Text block below:

Here's that puppy as an adult. You can her attention on me in a crowd and her ability to do her thing off-leash. You can see where I invite her feet up and ask for them off. And there's a jump trick at the end. (she only misses it twice, lol) I think it covers about everything in this thread. 

https://www.youtube.com/watch?v=Knri09PBIkA&feature=plcp


----------



## Bunny (Jun 14, 2012)

tortoise - WOW those are fantastic! Seeing these is so much more helpful than reading about it (actually I need both ways - I'm visual AND auditory!). I'm so glad you understand about how I value Cookie's jumping ability. She will always be a family pet, but that doesn't mean she can't do some fun tricks! 

My main concern is her coming when I call; if I'm in the front yard visiting with a friend or pulling weeds or whatever, she needs to come right away if there's a car. Standing in the road sniffing a pine cone is just not going to do.


----------



## Lily's-Mom (May 31, 2012)

End of Text block.
Given data below:

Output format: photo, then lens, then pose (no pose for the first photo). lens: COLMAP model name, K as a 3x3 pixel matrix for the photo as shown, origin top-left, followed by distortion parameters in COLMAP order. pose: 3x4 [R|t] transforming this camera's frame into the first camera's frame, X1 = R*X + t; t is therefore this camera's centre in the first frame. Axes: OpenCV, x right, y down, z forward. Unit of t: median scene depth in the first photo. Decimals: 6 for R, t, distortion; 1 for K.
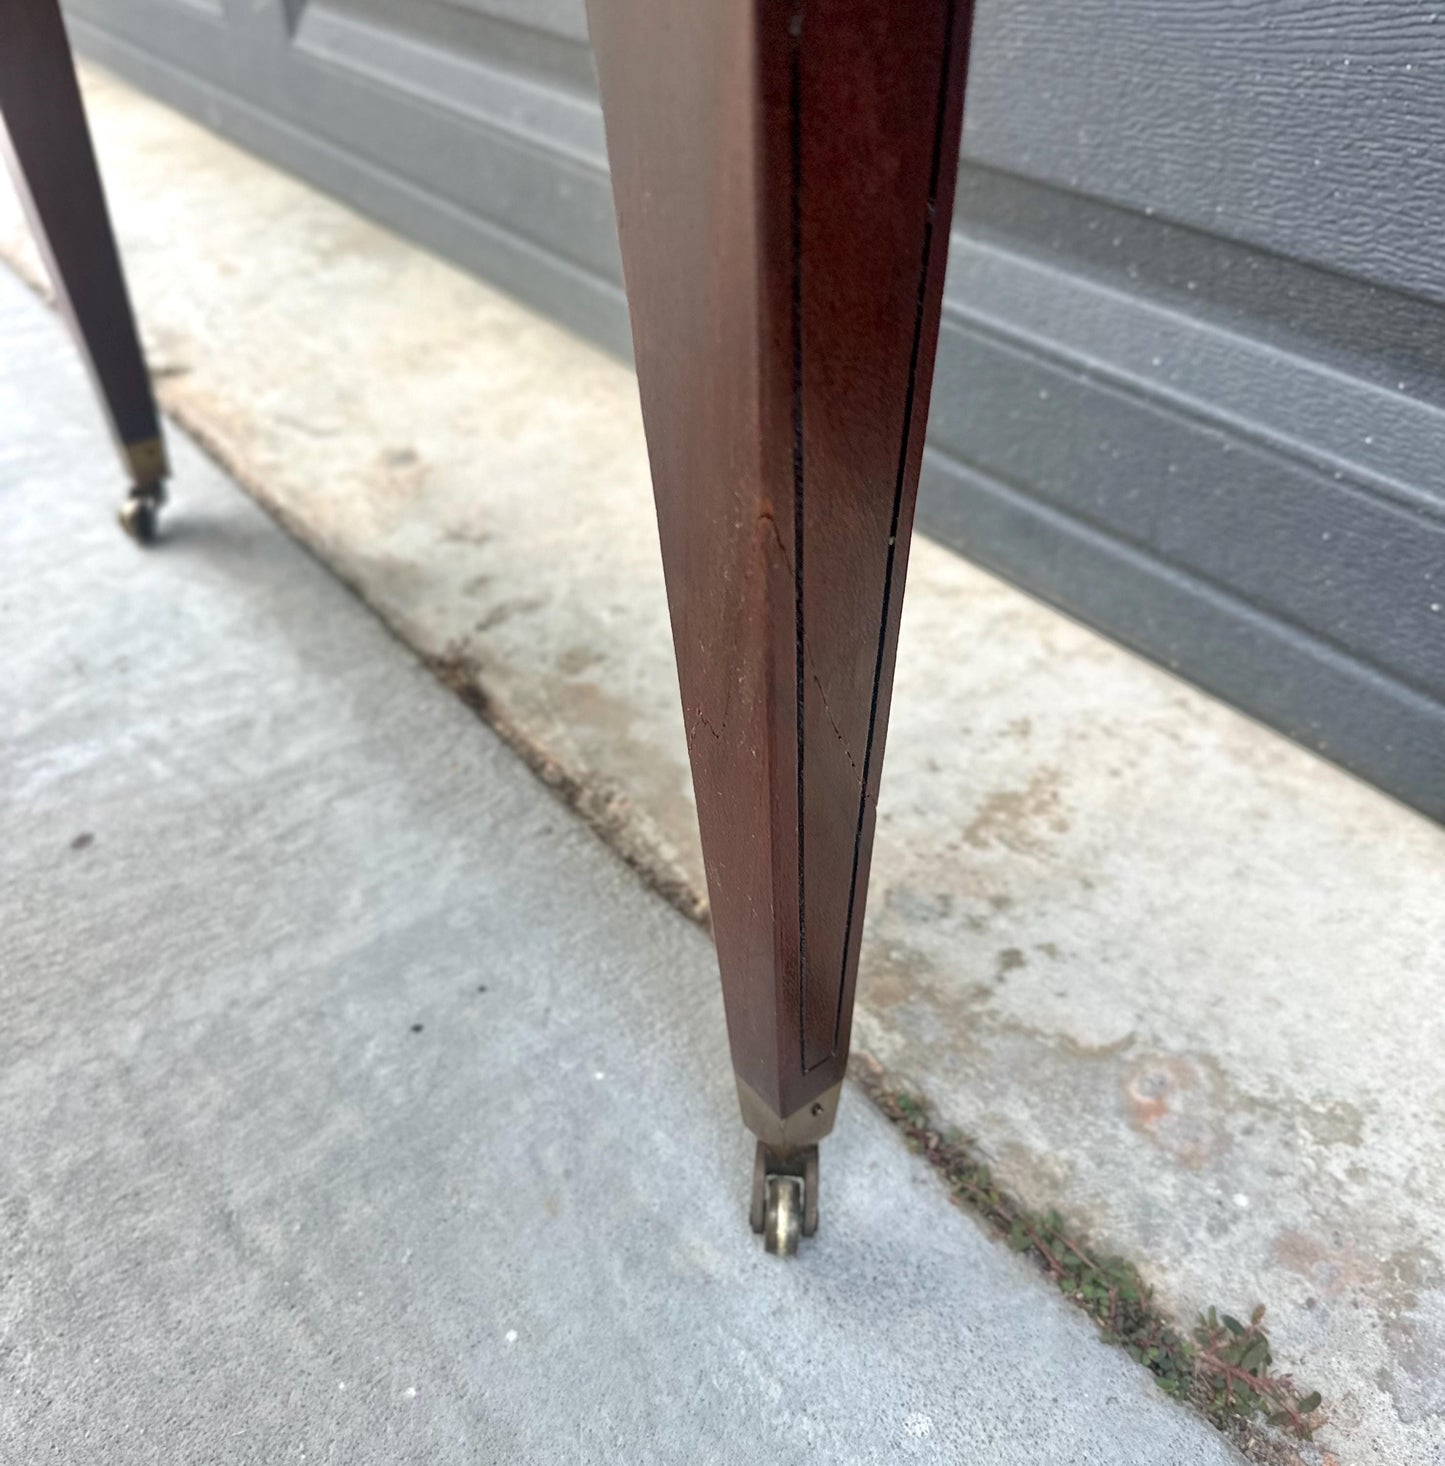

End of Given data.

• **Check your understanding**:
[a] In the dog training thread, what does Bunny name as her main concern with Cookie?
[b] Duplicate the part of the dog training thread starting at "My main concern" and ending at "going to do.".

• **Answer set**:
[a] Her main concern is Cookie coming when she calls.

[b]
My main concern is her coming when I call; if I'm in the front yard visiting with a friend or pulling weeds or whatever, she needs to come right away if there's a car. Standing in the road sniffing a pine cone is just not going to do.